Le véritable rempart de ces nouvelles forces est une organisation encore plus radicale, baptisée Secteur droit, dont le chef ne fait aucun secret de ses ambitions présidentielles. Non seulement les radicaux n’ont pas déposé les armes, comme l’exigeait l’accord du 21 février, mais ils réapprovisionnent leurs arsenaux avec des armes saisies dans les dépôts militaires. Les nouvelles autorités n’ont rien fait pour ouvrir un dialogue national visant à promouvoir une réforme constitutionnelle véritable, comme le prévoyaient les dispositions de l’accord du 21 février.

En revanche, elles ont tout fait pour s’attirer l’hostilité des régions de l’est et du sud-est de l’Ukraine. D’abord, elles ont abrogé une loi sur les langues qui accordait au russe le statut de langue officielle, puis elles ont éliminé les versions russophones des sites Web du Gouvernement. Plutôt qu’engager le dialogue, Kiev dépêche ses commissaires politiques dans l’est. Les dissidents sont arrêtés, comme ce fut le cas d’un gouverneur populaire de la région de Donetsk, M. Gubarev, qui avait déclaré qu’il voulait se présenter à l’élection présidentielle, et comme ce fut le cas aussi de l’ancien Gouverneur de l’oblast de Kharkov, M. Dobkin. Le fait est que ce sont les autorités de Kiev qui divisent leur propre pays.

Beaucoup de choses ont été dites au Conseil aujourd’hui, souvent avec beaucoup de passion, s’agissant de la situation en Crimée et de la décision du Conseil suprême de la République autonome de Crimée d’organiser un référendum afin d’opter soit pour le rattachement de la Crimée à la Russie, soit pour l’élargissement de son autonomie au sein de l’Ukraine. Certains dans cette salle contestent la légitimité de ce référendum. Pourtant, ce qui est inacceptable, c’est de manipuler les principes et normes du droit international, en les déformant de manière arbitraire, sans tenir compte du contexte général, non seulement au regard du droit international lui-même, mais surtout des situations politiques concrètes et des spécificités historiques.

Pour chaque cas particulier, il convient de trouver le bon équilibre entre les principes de l’intégrité territoriale et du droit à l’autodétermination. Bien sûr, faire valoir son droit à l’autodétermination en faisant sécession d’un État existant est une mesure extraordinaire. Néanmoins, dans le cas de la Crimée, cela fait manifestement suite au vide juridique créé par le coup d’État violent et inconstitutionnel mené à Kiev contre le Gouvernement légitime par les radicaux nationalistes, et leurs menaces directes d’imposer leur propre ordre sur tout le territoire ukrainien.

TRAVAIL DEMANDÉ.
1 > Répondez à ces questions à partir du texte consacré à la Crimée.
(a) Quelle organisation y est présentée comme le véritable rempart des nouvelles forces ?
(b) Quelle loi les nouvelles autorités ont-elles abrogée en premier ?
(c) Entre quelles deux options le référendum organisé en Crimée doit-il permettre de choisir ?
2 > Prolongez le texte consacré à la Crimée à partir de sa dernière phrase.
Les lignes proviennent d'une source différente de celle du texte.

DONNÉES EXTRAITES.

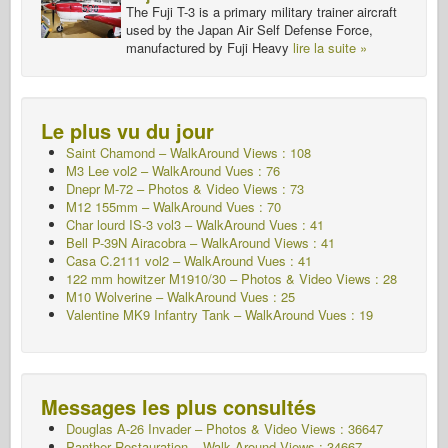
The Fuji T-3 is a primary military trainer aircraft
used by the Japan Air Self Defense Force,
manufactured by Fuji Heavy
lire la suite »
Le plus vu du jour
Saint Chamond – WalkAround Views : 108
M3 Lee vol2 – WalkAround
Vues : 76
Dnepr M-72 – Photos & Video Views : 73
M12 155mm – WalkAround
Vues : 70
Char lourd IS-3 vol3 – WalkAround
Vues : 41
Bell P-39N Airacobra – WalkAround Views : 41
Casa C.2111 vol2 – WalkAround
Vues : 41
122 mm howitzer M1910/30 – Photos & Video Views : 28
M10 Wolverine – WalkAround
Vues : 25
Valentine MK9 Infantry Tank – WalkAround
Vues : 19
Messages les plus consultés
Douglas A-26 Invader – Photos & Video Views : 36647
Panther Restauration – Walk Around Views : 34667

RÉPONSES AUX CONSIGNES.
1 >
(a) Une organisation baptisée Secteur droit.
(b) Une loi sur les langues qui accordait au russe le statut de langue officielle.
(c) Le rattachement de la Crimée à la Russie, ou l'élargissement de son autonomie au sein de l'Ukraine.

2 >
Plusieurs des pays qui s’opposent aujourd’hui à ce que le peuple de Crimée exprime sa volonté populaire s’étaient pourtant précipités pour reconnaître l’indépendance du Kosovo, laquelle a été déclarée sans référendum, par une simple décision du Parlement, et ce, malgré les protestations de Belgrade et le fait que cette déclaration d’indépendance soit intervenue sur fond d’opération militaire illégale des pays de l’OTAN, dans une situation où une grande partie de la population de souche serbe avait été forcée de quitter la province. Je ne parle même pas de la résolution 1244 (1999), qui conserve toute sa validité et instaurait un protectorat international sur le Kosovo.

Chacun le sait ici, le concept du référendum n’est pas nouveau. Des référendums ont été ou vont être organisés à Puerto Rico, à Gibraltar, dans les îles Falkland, en Catalogne et en Écosse. Les contextes juridiques et historiques, ainsi que les conséquences de ces votes, sont certes très différents mais le fait est que les habitants de ces territoires ont eu ou vont avoir l’occasion d’exprimer leur volonté propre. Pourquoi le peuple de Crimée devrait-il être une exception ?

Je pourrais également citer d’autres précédents intéressants. Ainsi, les Comores ont déclaré leur indépendance de la France en 1975, et c’est en tant qu’archipel de quatre îles qu’elles sont devenues État Membre de l’ONU. Pourtant, en février 1976, la France a organisé un référendum à l’intention des résidents de l’une de ces îles, Mayotte, afin de déterminer s’ils voulaient continuer à faire partie de la France ou s’ils préféraient rester dans le nouvel État des Comores. À une courte majorité, ils se sont prononcés contre leur indépendance de la France. Le Chef de l’État des Comores a tenté d’empêcher la tenue de ce référendum. En février 1976, il a demandé la convocation d’urgence d’une séance du Conseil de sécurité (voir S/PV.1888) et qualifié les actions de la France d’atteinte flagrante à l’unité nationale de l’État comorien. Il a noté que, aux termes des lois françaises en vigueur avant l’indépendance des Comores, l’île de Mayotte était une composante inaliénable du territoire comorien. Il a également souligné le fait que les Comores avaient obtenu le statut d’État Membre de l’ONU en tant qu’État composé de quatre îles. Pourtant, rien n’y fit. La France a mis son veto au projet de résolution S/11967, qui appuyait la position comorienne.

La Déclaration d’indépendance des États-Unis évoque une situation dans laquelle il était devenu nécessaire qu’un peuple coupe tous les liens qui l’unissaient à un autre peuple. Voyons ce que le peuple de Crimée pense de cette position lors du référendum prochain.

Enfin, parmi ceux qui ont pris la parole devant le Conseil, certains ont parlé des agissements de la Flotte de la mer Noire en Crimée. Nous considérons que ces actions sont légales. La Flotte russe en mer Noire n’a rien à voir avec la situation qui a précédé l’organisation du référendum, lequel a été décidé et organisé par les Criméens eux-mêmes.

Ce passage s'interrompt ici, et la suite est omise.